Keasling, who did his postdoctoral work at Stanford but still goes home often to his parents' farm in Nebraska, points to a tall potted plant in his office and says nature already stores plenty of energy for transportation.

"You have plants that produce either cornstarch or cellulose. And then you take that cellulose and you have microbes degrade it and turn it into your fuel in a tank. This is essentially the way we make ethanol now," he said. "You could do the same thing, but let's swap out the ethanol pathway."

Butanol, for example, is a much better replacement for traditional gasoline than ethanol. It's easier to ship, has more energy, and is less corrosive. The problem is that no one knows if it can be harvested efficiently from plants. But by redesigning the fermenting microbes, Keasling says, scientists can streamline the process. And with synthetic biology, they might go so far as to redesign a crop other than corn.

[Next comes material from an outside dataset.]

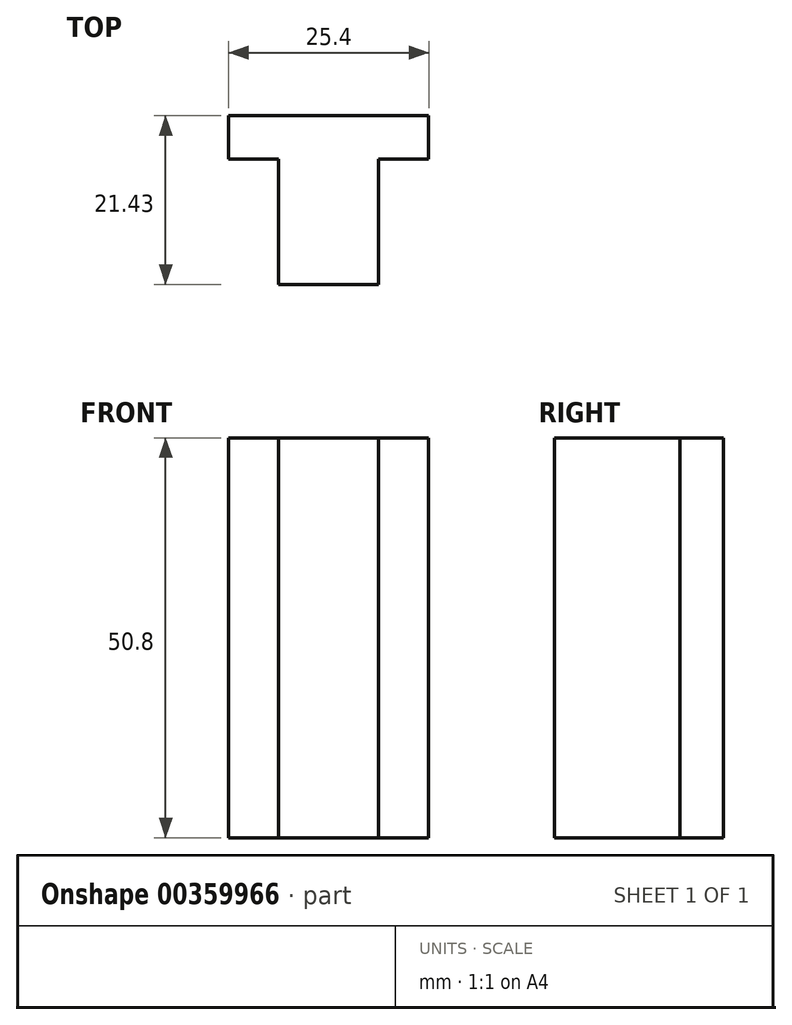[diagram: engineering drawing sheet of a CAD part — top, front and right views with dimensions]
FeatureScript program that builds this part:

"Corn isn't a great feedstock. Something like miscanthus would be a much better feedstock," Keasling says. Miscanthus giganteus, or giant Chinese silver grass, is a 10- to 15-foot tall grass currently used as a decorative plant and as burning fuel in farm heating plants. A resilient plant, it requires very little fertilizer, creates 10 tons of biomass per acre, and easily could be planted throughout America's heartland. With a few changes, Keasling says about 100 million acres of miscanthus -- about a quarter of the current cropland in use -- could meet the entire U.S. transportation fuel demand.

But Keasling admits that a working, grass-based, designer-microbe fuel may be a long way off. With his new NSF grant he and his partners will start an engineering research center called SynBERC (Synthetic Biology Engineering Research Center). The new center will not address energy directly but will focus on the basic "rulebook" of how to assemble working genes.

Keasling compares his work to designing a computer. Before the modern computer could exist, someone had to design components such as the motherboard, sound card, and hard drive. Once it is built, other researchers could improve on the design and incorporate them with new components. In a biological system, it's a little tougher because everything in the cell tends to affect everything else and there are no standardized parts such as computer disks or video cards. So to start, Keasling and the Berkeley Lab team are trying to catalog genetic units within the cell.

"What synthetic biology is trying to do is to first decide how we should standardize the connections to build parts that can be assembled that will work the same every time in everybody's hands," he says.

To do that, the scientific community will have to work together. Using computers as an example again, Keasling wants to make synthetic biology discoveries "open source," where only the very leading edge of research is patented and the rest is available to anyone. He believes the over-patenting and secrecy of synthetic biology's older cousin, genetic engineering, has hampered collaboration and progress.

With his Midwestern pragmatism, Keasling says solutions such as butanol will work only in conjunction with existing technologies, but up until now, America has wasted opportunities to curb the energy crisis.

"Think if we were the largest producer of windmills in the world, if we were the largest producer of photovoltaics. Think what that would do for the U.S. economy and for jobs in the U.S.," he says. "People wouldn't have to give up their SUVs. They could drive the biggest damn vehicles they want and put renewable fuels in them."

Erik Vance is a graduate of the science writing program at UC Santa Cruz and a fellow at California magazine.